Wednesday, February 3, 2016

This journey

I'm not sure if it's universally true (few things are, after all), but I've noticed something staying at home with the munchkins. Because I spend a lot of my day doing repetitive and menial tasks with and for children who are either non or only barely verbal, my brain either a) goes into hibernation or b) just churns out random thoughts. Obviously, I sometimes share those random thoughts here. Sometimes they are fleeting and about as in depth as a bullet point on a list, but sometimes I ponder things a little more...philosophical. Or at least, philosophical-adjacent.

Lately, I find myself thinking about people. About relationships long, short, permanent, and transient. I lived in the same city from the time I was three years old, in the same house from the time I was five until I went to college. I have a friend whom I have been friends with since we were both in preschool, and every time I make a trip to the homestead, we still make a point to at least have a cup of coffee and touch base. While Sandy is perhaps my closest of my old home-friends, there are still a lot of friends I am happy to see when I visit my family in Missouri. But, like a lot of people, I went to college in another state, to a university where more people were from "away" than not. And I made friends. Some friendships lasted only one semester before sliding into acquaintance, and some lasted through my four years in Arkansas. Some are Facebook friends, or Christmas card friends, and a few are still really-good-phone-call-I'm-coming-to-visit-kindred-spirit friends. (there's also that guy I married....best friend!) Fast forward to Houston, then Wilmington, NC, then Austin, then back to Houston. And I know that many people move a lot more and more often than I have, but even moving that much results in a lot of paths crossing. A lot of relationships. A lot of life intersecting with other life. A lot of community, and deep bonds, and family-building. A lot of joy, and a lot of loss.
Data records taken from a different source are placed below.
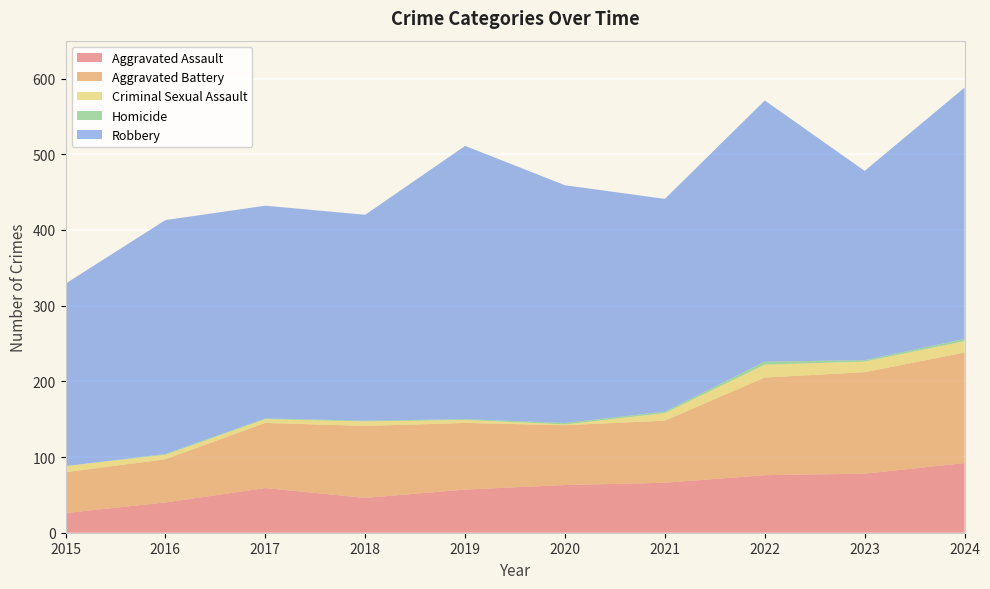

Reading left to right, what are all the values shown in this chart?

Aggravated Assault: 2015=26	2016=40	2017=59	2018=46	2019=57	2020=63	2021=66	2022=76	2023=78	2024=92
Aggravated Battery: 2015=54	2016=57	2017=86	2018=95	2019=88	2020=79	2021=82	2022=129	2023=134	2024=146
Criminal Sexual Assault: 2015=8	2016=6	2017=5	2018=6	2019=4	2020=1	2021=10	2022=17	2023=14	2024=15
Homicide: 2015=0	2016=1	2017=1	2018=1	2019=1	2020=2	2021=2	2022=4	2023=2	2024=3
Robbery: 2015=241	2016=309	2017=281	2018=272	2019=361	2020=314	2021=281	2022=345	2023=250	2024=332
And that doesn't even count the extremely short-term interactions with people met traveling, or on a temporary job, or the friend of a friend who is only visiting, or friendships built online around common interests. There have been times where I've wondered -- is it worth it? Is it worth investing in a relationship when I've invested in so many before? When one of us may move? Why did I spend the time building friendships, only to leave the city a year later? Maybe it's not worth it.

But the thing is, those interactions matter. Even a smile and helping hand in the grocery store from a fellow shopper who realizes the difficulty of unloading a grocery cart with a baby strapped to your chest -- every interaction matters. I am better for having met you. For having spent time with you, for being privileged to have my road intersect with your road. 
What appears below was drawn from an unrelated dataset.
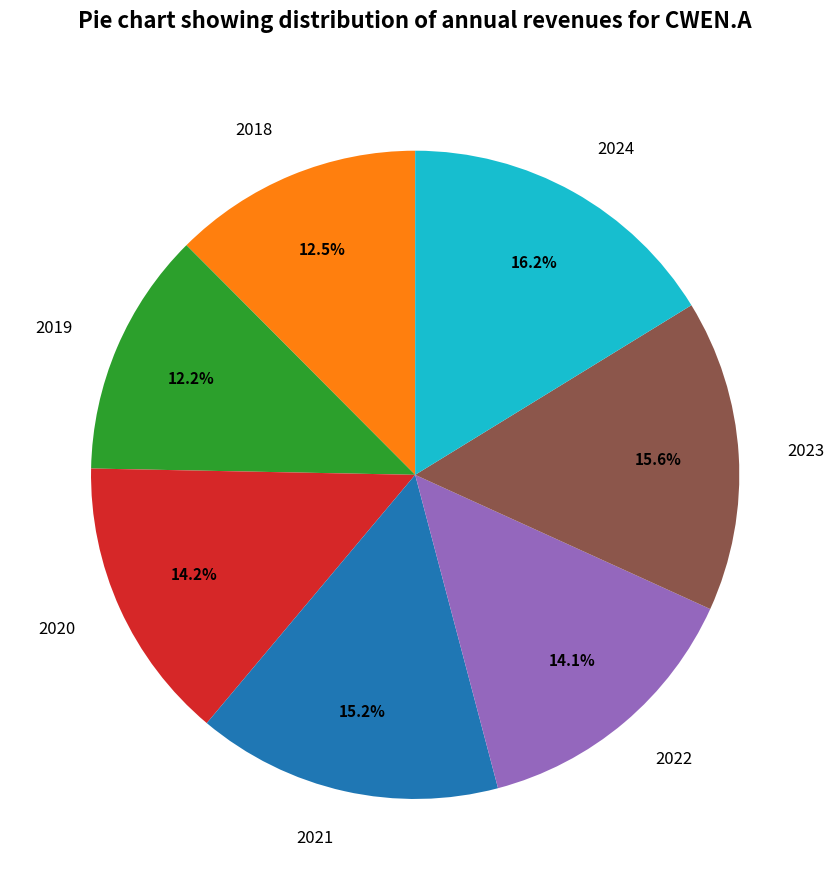

Count the number of slices in the pie.

7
Recent moves have brought these thoughts to mind more than once in the past couple of years and I know I've written about this before, but lately the people at Shevet Achim have been on my heart and mind, and that's why I'm putting words to these thoughts again. Shevet Achim is a beautiful part of God's Kingdom, and people who are really and truly doing Kingdom work. This organization brings children with congenital heart defects into Israel to have life-saving surgery at world class medical centers. These children are Kurdish, Syrian, Palestinian, Iraqi. They are being cared for and loved on by Christians and Jews. What is more beautiful than that? The volunteers and staff at Shevet Achim live in close community, and when you are with them for even a short time they embrace you. The people we met were examples of keeping your eyes on Jesus, and on trying to live a life of love, peace, and truth. I wish everyone could spend a couple of weeks at Shevet Achim, but even if you can't, spend a few minutes reading their web site and praying for people who are being Jesus in a unique and special way.
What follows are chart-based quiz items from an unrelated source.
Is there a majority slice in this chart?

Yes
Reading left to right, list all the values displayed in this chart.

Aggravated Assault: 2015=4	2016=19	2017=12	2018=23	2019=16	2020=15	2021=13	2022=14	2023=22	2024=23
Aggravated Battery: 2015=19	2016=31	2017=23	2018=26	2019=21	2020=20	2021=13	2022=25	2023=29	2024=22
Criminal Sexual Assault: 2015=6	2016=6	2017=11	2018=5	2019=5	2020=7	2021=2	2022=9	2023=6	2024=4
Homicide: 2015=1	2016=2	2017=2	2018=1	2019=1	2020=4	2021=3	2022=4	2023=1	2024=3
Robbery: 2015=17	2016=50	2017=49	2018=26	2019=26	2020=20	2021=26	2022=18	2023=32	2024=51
So, to whoever you are. You know who you are. Maybe we studied, ate, laughed, cried, prayed, traveled, played, worked, argued, worshiped, ran, or even lived together. Maybe we just shared a meal, or a cup of coffee. Maybe we shared life. Maybe we are still sharing life. No matter how our roads crossed, or how long they followed the same path -- and even if they are still right there, side by side  -- thank you for leaving your mark, for filling my cup.